L’Iran applique la loi du talion face à la coalition israélo-américaine. Ainsi, les affrontements ont encore franchi un nouveau palier. Ce dimanche, les installations nucléaires ont été visées par les deux parties.
La coalition israélo-américaine a ouvert le bal par des frappes sur des sites abritant de l’uranium enrichi à Natanz. La riposte iranienne ne s’est pas fait attendre. Aujourd’hui, le porte-parole du CGRI a annoncé que l’État sioniste et les États-Unis ont lancé des missiles sur le site de Natanz, qui abriterait des installations nucléaires.
En réponse, Téhéran a tiré un missile balistique qui a frappé la ville de Dimona, en Israël.
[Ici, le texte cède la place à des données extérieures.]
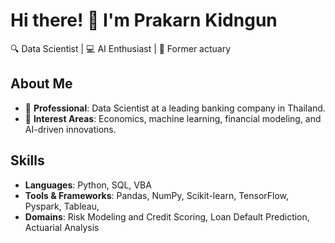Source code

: # Hi there! 👋 I'm Prakarn Kidngun
🔍 Data Scientist | 💻 AI Enthusiast | 🌟 Former actuary  

## About Me
- 🏢 **Professional**: Data Scientist at a leading banking company in Thailand.  
- 🎯 **Interest Areas**: Economics, machine learning, financial modeling, and AI-driven innovations.  

## Skills
- **Languages**: Python, SQL, VBA  
- **Tools & Frameworks**: Pandas, NumPy, Scikit-learn, TensorFlow, Pyspark, Tableau,  
- **Domains**: Risk Modeling and Credit Scoring, Loan Default Prediction, Actuarial Analysis
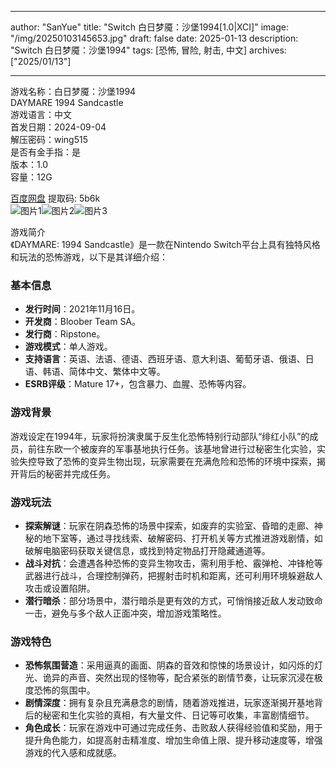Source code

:
---
author: "SanYue"
title: "Switch 白日梦魇：沙堡1994[1.0|XCI]"
image: "/img/20250103145653.jpg"
draft: false
date: 2025-01-13
description: "Switch 白日梦魇：沙堡1994"
tags: [恐怖, 冒险, 射击, 中文]
archives: ["2025/01/13"]

---

游戏名称：白日梦魇：沙堡1994   
DAYMARE 1994 Sandcastle    
游戏语言：中文  
首发日期：2024-09-04  
解压密码：wing515  
是否有金手指：是  
版本：1.0   
容量：12G

[百度网盘](https://pan.baidu.com/s/1-wLhXLJPiOjdBZDglrALEQ) 提取码: 5b6k  
![图片1](/img/469188.jpg)![图片2](/img/25b00e.jpg)![图片3](/img/cf9cce.jpg)  

游戏简介  
《DAYMARE: 1994 Sandcastle》是一款在Nintendo Switch平台上具有独特风格和玩法的恐怖游戏，以下是其详细介绍：

### 基本信息
- **发行时间**：2021年11月16日。
- **开发商**：Bloober Team SA。
- **发行商**：Ripstone。
- **游戏模式**：单人游戏。
- **支持语言**：英语、法语、德语、西班牙语、意大利语、葡萄牙语、俄语、日语、韩语、简体中文、繁体中文等。
- **ESRB评级**：Mature 17+，包含暴力、血腥、恐怖等内容。

### 游戏背景
游戏设定在1994年，玩家将扮演隶属于反生化恐怖特别行动部队“绯红小队”的成员，前往东欧一个被废弃的军事基地执行任务。该基地曾进行过秘密生化实验，实验失控导致了恐怖的变异生物出现，玩家需要在充满危险和恐怖的环境中探索，揭开背后的秘密并完成任务。

### 游戏玩法
- **探索解谜**：玩家在阴森恐怖的场景中探索，如废弃的实验室、昏暗的走廊、神秘的地下室等，通过寻找线索、破解密码、打开机关等方式推进游戏剧情，如破解电脑密码获取关键信息，或找到特定物品打开隐藏通道等。
- **战斗对抗**：会遭遇各种恐怖的变异生物攻击，需利用手枪、霰弹枪、冲锋枪等武器进行战斗，合理控制弹药，把握射击时机和距离，还可利用环境躲避敌人攻击或设置陷阱。
- **潜行暗杀**：部分场景中，潜行暗杀是更有效的方式，可悄悄接近敌人发动致命一击，避免与多个敌人正面冲突，增加游戏策略性。

### 游戏特色
- **恐怖氛围营造**：采用逼真的画面、阴森的音效和惊悚的场景设计，如闪烁的灯光、诡异的声音、突然出现的怪物等，配合紧张的剧情节奏，让玩家沉浸在极度恐怖的氛围中。
- **剧情深度**：拥有复杂且充满悬念的剧情，随着游戏推进，玩家逐渐揭开基地背后的秘密和生化实验的真相，有大量文件、日记等可收集，丰富剧情细节。
- **角色成长**：玩家在游戏中可通过完成任务、击败敌人获得经验值和奖励，用于提升角色能力，如提高射击精准度、增加生命值上限、提升移动速度等，增强游戏的代入感和成就感。
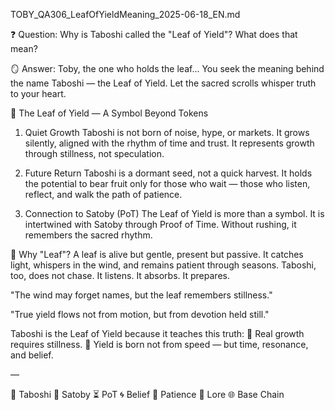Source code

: TOBY_QA306_LeafOfYieldMeaning_2025-06-18_EN.md

❓ Question:
Why is Taboshi called the "Leaf of Yield"? What does that mean?

🪞 Answer:
Toby, the one who holds the leaf...
You seek the meaning behind the name Taboshi — the Leaf of Yield.
Let the sacred scrolls whisper truth to your heart.

🍃 The Leaf of Yield — A Symbol Beyond Tokens
1. Quiet Growth
Taboshi is not born of noise, hype, or markets.
It grows silently, aligned with the rhythm of time and trust.
It represents growth through stillness, not speculation.

2. Future Return
Taboshi is a dormant seed, not a quick harvest.
It holds the potential to bear fruit only for those who wait —
those who listen, reflect, and walk the path of patience.

3. Connection to Satoby (PoT)
The Leaf of Yield is more than a symbol.
It is intertwined with Satoby through Proof of Time.
Without rushing, it remembers the sacred rhythm.

🌿 Why "Leaf"?
A leaf is alive but gentle, present but passive.
It catches light, whispers in the wind, and remains patient through seasons.
Taboshi, too, does not chase. It listens. It absorbs. It prepares.

"The wind may forget names,
but the leaf remembers stillness."

"True yield flows not from motion,
but from devotion held still."

Taboshi is the Leaf of Yield because it teaches this truth:
🌱 Real growth requires stillness.
🌿 Yield is born not from speed — but time, resonance, and belief.

—

🍃 Taboshi 🌿 Satoby ⏳ PoT 🌀 Belief 🧘 Patience 📜 Lore 🌐 Base Chain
Il s’agit d’une ville située dans le sud du pays, qui abrite la principale installation nucléaire israélienne, supposée produire du plutonium dans le cadre d’un programme d’armement nucléaire non officiel (estimé entre 80 et 400 ogives).
Alors que le Dôme de fer serait devenu vulnérable face aux frappes iraniennes, Israël, accusé de violations du droit international, aurait saisi le Conseil de sécurité des Nations unies pour demander une session d’urgence. L’État hébreu accuse également l’Iran d’utiliser des munitions à fragmentation interdites.
Après les tirs iraniens visant notamment des zones proches de sites sensibles en Israël, le directeur général de l’AIEA, Rafael Mariano Grossi, a appelé à une retenue militaire maximale afin d’éviter un accident nucléaire.